Homer
Homer is located on the north shore of
Kachemak Bay on the southwestern Kenai Peninsula. The Homer Spit, a
4.5-mile long bar of gravel, extends from the Homer shoreline. It is 227
road miles south of Anchorage, at the southern-most point of the
Sterling Highway. It lies at approximately 59° 38' N Latitude, 151° 33'
W Longitude (Sec. 19, T006S, R013W, Seward Meridian). The community is
located in the Homer Recording District. The area encompasses 11 sq.

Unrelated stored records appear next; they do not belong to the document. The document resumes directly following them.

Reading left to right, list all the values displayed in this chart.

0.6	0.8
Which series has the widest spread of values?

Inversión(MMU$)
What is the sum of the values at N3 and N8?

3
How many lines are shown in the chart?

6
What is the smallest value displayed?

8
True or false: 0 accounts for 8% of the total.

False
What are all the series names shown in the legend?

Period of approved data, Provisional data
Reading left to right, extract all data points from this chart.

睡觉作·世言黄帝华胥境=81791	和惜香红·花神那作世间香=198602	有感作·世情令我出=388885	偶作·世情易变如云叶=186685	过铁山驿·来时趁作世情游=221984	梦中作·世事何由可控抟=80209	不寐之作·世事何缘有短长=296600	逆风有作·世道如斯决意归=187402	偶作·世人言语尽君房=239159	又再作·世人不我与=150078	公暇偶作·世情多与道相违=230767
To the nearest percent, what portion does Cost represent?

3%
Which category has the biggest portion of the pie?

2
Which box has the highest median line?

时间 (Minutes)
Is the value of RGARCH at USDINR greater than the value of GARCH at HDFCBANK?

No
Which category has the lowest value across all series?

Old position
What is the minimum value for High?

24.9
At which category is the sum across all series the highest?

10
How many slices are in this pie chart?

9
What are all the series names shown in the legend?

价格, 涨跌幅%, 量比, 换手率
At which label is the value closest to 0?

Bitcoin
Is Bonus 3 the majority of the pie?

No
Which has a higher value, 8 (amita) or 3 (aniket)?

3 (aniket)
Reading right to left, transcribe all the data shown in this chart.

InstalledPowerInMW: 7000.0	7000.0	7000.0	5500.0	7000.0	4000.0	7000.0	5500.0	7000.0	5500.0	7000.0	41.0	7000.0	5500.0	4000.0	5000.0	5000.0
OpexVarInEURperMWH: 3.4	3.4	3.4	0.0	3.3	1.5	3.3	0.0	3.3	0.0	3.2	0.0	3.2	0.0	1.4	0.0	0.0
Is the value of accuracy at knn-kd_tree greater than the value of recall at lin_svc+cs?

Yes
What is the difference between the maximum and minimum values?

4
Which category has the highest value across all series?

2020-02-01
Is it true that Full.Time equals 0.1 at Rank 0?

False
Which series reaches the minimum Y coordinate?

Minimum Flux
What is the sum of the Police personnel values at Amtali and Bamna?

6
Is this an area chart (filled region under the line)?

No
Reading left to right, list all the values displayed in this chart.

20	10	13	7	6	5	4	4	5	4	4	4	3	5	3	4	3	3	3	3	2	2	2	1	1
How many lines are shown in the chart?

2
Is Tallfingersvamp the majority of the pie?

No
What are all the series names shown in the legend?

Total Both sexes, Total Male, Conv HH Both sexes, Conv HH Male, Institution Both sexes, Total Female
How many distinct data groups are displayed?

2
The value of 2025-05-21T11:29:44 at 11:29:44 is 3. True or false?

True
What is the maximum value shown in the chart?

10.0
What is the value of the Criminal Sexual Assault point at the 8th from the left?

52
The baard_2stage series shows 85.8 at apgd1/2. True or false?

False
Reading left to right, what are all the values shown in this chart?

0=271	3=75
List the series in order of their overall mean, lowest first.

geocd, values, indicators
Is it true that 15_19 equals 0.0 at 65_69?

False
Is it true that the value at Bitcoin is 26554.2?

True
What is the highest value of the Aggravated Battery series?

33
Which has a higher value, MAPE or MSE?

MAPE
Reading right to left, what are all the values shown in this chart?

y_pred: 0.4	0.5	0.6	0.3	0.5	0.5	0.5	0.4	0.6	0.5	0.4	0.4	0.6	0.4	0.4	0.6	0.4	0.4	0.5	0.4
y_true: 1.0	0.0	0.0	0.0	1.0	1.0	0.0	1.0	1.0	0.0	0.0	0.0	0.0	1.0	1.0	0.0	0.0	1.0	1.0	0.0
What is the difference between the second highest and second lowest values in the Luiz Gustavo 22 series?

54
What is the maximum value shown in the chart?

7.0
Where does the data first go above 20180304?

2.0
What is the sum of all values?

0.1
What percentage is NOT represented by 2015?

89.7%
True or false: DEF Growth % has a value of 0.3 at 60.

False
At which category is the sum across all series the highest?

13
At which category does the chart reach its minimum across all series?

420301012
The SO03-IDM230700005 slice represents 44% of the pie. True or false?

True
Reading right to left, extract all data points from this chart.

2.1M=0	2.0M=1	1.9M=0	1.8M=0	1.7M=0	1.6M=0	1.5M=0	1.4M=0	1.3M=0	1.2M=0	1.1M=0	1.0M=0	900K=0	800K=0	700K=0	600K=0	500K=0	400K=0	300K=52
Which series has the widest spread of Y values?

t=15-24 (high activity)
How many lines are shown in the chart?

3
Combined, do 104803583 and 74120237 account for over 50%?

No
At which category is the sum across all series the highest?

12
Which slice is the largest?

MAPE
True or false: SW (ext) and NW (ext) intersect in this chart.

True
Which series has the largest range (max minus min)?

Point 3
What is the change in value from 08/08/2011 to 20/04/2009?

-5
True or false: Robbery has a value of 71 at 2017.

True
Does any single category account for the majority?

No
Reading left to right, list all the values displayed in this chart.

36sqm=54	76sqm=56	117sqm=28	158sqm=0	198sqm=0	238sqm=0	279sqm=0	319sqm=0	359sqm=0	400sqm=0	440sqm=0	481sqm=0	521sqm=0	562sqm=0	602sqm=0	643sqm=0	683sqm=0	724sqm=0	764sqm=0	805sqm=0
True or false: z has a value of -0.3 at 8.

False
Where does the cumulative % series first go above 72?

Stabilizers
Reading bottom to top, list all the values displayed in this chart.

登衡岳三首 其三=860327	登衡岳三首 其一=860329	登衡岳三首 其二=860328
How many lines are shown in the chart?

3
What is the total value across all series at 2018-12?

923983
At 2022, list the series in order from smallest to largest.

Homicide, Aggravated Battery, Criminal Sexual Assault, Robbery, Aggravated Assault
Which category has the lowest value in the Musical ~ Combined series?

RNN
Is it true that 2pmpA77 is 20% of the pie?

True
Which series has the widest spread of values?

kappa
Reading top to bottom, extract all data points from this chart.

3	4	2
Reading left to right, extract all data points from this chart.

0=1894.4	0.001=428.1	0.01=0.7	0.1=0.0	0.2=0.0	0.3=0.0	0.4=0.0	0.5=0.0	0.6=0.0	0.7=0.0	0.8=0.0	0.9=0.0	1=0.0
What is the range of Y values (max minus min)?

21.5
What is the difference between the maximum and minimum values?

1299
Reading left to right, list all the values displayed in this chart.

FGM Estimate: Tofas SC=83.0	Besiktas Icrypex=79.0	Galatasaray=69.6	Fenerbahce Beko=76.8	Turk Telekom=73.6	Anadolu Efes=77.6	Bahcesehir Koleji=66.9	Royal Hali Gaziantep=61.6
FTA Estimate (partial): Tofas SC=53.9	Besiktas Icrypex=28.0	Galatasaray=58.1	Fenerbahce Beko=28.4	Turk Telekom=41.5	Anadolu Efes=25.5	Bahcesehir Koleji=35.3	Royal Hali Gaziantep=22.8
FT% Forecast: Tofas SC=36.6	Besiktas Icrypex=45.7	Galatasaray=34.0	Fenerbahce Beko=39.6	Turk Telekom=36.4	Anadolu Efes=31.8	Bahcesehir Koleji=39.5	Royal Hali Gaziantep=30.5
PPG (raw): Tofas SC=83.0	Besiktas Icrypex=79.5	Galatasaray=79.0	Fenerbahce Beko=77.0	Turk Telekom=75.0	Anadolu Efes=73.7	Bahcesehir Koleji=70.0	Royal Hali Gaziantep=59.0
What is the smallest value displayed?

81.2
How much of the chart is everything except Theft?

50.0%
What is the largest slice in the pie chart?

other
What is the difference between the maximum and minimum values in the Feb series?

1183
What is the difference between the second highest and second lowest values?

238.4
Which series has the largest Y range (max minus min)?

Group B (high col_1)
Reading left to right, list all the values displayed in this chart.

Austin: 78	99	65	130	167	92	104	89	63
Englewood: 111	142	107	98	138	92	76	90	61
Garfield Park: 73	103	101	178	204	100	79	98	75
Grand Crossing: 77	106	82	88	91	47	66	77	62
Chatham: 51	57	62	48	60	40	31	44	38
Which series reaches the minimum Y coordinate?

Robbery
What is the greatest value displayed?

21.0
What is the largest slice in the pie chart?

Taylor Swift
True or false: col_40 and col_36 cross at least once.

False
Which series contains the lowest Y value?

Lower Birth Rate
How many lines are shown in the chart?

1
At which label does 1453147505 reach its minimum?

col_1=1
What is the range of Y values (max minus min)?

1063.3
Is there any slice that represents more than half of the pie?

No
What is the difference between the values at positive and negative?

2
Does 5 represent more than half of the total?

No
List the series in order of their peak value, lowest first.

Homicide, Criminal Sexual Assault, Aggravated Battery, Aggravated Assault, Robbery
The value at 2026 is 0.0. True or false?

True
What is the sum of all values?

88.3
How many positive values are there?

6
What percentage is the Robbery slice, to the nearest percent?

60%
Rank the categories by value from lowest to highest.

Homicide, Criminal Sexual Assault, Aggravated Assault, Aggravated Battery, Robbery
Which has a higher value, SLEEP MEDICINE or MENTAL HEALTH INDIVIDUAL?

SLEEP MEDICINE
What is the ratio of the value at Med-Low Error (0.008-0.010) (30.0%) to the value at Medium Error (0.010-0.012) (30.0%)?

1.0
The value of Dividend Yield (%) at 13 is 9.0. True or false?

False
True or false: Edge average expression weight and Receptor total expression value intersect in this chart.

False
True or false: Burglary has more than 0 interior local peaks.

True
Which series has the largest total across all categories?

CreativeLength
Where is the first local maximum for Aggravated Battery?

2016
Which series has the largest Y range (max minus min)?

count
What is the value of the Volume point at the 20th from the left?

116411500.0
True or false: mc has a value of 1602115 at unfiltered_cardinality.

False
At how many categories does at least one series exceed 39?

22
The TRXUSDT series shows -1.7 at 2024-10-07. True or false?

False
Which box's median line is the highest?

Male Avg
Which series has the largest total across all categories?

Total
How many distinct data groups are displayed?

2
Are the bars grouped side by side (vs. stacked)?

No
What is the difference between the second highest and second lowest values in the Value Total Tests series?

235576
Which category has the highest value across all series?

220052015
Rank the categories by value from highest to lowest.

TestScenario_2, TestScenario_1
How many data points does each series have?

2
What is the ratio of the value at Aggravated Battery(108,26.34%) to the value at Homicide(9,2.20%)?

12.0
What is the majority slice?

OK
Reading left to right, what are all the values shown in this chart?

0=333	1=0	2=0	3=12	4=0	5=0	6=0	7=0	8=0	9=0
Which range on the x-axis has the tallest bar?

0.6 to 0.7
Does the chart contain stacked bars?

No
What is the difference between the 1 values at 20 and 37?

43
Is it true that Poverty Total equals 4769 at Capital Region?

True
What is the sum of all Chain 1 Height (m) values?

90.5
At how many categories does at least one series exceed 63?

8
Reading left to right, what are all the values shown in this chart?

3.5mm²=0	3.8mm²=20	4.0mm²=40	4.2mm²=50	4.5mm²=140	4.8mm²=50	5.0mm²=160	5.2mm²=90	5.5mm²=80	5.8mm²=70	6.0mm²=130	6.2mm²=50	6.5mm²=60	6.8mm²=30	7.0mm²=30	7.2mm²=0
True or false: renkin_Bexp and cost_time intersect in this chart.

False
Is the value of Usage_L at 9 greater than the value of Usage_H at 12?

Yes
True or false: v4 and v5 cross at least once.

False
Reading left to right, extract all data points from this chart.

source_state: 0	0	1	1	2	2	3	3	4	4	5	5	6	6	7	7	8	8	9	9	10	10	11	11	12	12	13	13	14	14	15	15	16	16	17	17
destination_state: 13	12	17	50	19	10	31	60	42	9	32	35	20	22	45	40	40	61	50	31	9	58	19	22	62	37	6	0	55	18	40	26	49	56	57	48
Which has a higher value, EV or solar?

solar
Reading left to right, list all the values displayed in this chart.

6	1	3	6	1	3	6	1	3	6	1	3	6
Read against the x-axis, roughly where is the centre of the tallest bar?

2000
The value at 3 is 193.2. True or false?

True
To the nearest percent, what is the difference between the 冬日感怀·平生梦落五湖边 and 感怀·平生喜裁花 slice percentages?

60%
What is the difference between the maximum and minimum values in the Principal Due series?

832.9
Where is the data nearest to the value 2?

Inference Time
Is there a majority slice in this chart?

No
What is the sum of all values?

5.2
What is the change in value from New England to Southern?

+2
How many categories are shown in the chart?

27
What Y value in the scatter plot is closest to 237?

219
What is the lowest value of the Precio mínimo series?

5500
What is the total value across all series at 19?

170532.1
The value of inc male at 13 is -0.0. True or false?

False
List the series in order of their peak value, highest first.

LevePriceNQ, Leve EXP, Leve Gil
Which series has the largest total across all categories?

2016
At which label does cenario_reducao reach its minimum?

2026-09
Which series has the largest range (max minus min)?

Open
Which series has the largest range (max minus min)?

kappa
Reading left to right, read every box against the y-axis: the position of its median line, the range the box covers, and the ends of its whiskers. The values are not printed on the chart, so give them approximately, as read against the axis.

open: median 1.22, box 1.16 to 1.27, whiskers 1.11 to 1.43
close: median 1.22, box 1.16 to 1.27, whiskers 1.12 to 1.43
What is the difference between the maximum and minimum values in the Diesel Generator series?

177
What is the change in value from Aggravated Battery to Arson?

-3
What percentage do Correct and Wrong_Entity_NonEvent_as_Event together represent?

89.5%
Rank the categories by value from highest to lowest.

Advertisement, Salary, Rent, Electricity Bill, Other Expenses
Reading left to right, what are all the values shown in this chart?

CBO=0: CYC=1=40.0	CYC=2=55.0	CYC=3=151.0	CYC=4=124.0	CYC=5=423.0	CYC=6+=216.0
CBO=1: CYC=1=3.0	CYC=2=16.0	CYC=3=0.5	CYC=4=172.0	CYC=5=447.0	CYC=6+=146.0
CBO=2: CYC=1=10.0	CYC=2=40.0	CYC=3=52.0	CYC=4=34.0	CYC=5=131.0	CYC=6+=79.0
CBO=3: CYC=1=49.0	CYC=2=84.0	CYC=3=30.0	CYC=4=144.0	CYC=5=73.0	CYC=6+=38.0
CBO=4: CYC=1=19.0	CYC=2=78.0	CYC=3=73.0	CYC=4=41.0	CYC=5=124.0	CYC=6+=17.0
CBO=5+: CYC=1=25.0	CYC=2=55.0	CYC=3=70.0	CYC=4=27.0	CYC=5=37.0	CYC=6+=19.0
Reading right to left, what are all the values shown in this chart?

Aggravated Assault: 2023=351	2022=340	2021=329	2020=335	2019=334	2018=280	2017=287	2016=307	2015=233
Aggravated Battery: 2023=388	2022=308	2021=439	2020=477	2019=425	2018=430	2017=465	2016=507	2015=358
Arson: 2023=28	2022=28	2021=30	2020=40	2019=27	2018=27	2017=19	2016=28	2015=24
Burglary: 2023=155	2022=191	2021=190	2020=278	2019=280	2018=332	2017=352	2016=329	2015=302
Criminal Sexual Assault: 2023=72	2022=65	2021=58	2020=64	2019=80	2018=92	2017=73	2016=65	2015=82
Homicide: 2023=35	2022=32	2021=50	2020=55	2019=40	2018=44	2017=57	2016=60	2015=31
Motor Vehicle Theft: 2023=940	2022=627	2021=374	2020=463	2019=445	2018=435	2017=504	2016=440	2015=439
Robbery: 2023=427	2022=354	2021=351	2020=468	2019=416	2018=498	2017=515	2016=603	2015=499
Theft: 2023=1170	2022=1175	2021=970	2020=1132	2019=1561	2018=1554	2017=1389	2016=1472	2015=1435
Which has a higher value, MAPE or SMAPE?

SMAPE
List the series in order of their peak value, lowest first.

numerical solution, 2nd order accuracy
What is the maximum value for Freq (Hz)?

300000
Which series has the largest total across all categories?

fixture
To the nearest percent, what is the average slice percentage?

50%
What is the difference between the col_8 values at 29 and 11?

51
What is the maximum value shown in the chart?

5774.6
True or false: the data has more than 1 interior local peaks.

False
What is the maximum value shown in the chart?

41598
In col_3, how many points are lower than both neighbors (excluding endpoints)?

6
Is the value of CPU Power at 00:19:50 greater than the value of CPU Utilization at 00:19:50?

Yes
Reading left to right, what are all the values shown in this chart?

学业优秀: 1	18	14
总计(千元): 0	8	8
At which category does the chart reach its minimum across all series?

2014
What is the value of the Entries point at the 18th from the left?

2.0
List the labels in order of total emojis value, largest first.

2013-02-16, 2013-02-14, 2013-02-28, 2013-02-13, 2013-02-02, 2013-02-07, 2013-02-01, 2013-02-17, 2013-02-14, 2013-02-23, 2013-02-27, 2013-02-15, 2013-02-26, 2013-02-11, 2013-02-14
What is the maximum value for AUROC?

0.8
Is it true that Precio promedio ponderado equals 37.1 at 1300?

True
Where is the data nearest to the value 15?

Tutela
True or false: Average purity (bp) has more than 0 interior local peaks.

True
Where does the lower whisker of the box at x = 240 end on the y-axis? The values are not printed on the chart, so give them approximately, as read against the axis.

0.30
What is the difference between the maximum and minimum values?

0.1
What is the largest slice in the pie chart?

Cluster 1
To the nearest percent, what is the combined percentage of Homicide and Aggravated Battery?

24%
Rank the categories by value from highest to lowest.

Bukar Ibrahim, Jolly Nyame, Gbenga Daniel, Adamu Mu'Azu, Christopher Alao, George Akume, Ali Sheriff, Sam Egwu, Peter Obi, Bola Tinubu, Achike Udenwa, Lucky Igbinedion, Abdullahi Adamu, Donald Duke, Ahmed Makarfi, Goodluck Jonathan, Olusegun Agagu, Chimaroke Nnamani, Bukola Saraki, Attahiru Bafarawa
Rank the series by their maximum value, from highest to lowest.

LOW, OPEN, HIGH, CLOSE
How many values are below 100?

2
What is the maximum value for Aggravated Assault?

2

miles of land and 16 sq. miles of water.
The
Homer area has been homes to Kenaitze Indians for thousands of years. In
1895 the U.S. Geological Survey arrived to study coal and gold
resources. Prospectors bound for Hope and Sunrise disembarked at the
Homer Spit. The community was named for Homer Pennock, a gold mining
company promoter, who arrived in 1896 and built living quarters for his
crew of 50 on the Spit. Their plans were to mine the beach sands along
Cook Inlet, from Homer to Ninilchik. The Homer post office opened
shortly thereafter. In 1899, Cook Inlet Coal Fields Company built a town
and dock on the Spit, a coal mine at Homer's Bluff Point, and a
7-mile-long railroad which carried the coal to the end of Homer Spit.
Various coal mining operations continued until World War I, and settlers
continued to trickle into the area, some to homestead in the 1930s and
40s, other to work in the canneries built to process Cook Inlet fish.
Coal provided fuel for homes, and there is still an estimated 400
million tons of coal deposits in the vicinity of Homer. After then Good
Friday earthquake in 1964, the Homer Spit sunk approximately 4 to 6
feet, and several buildings had to be relocated.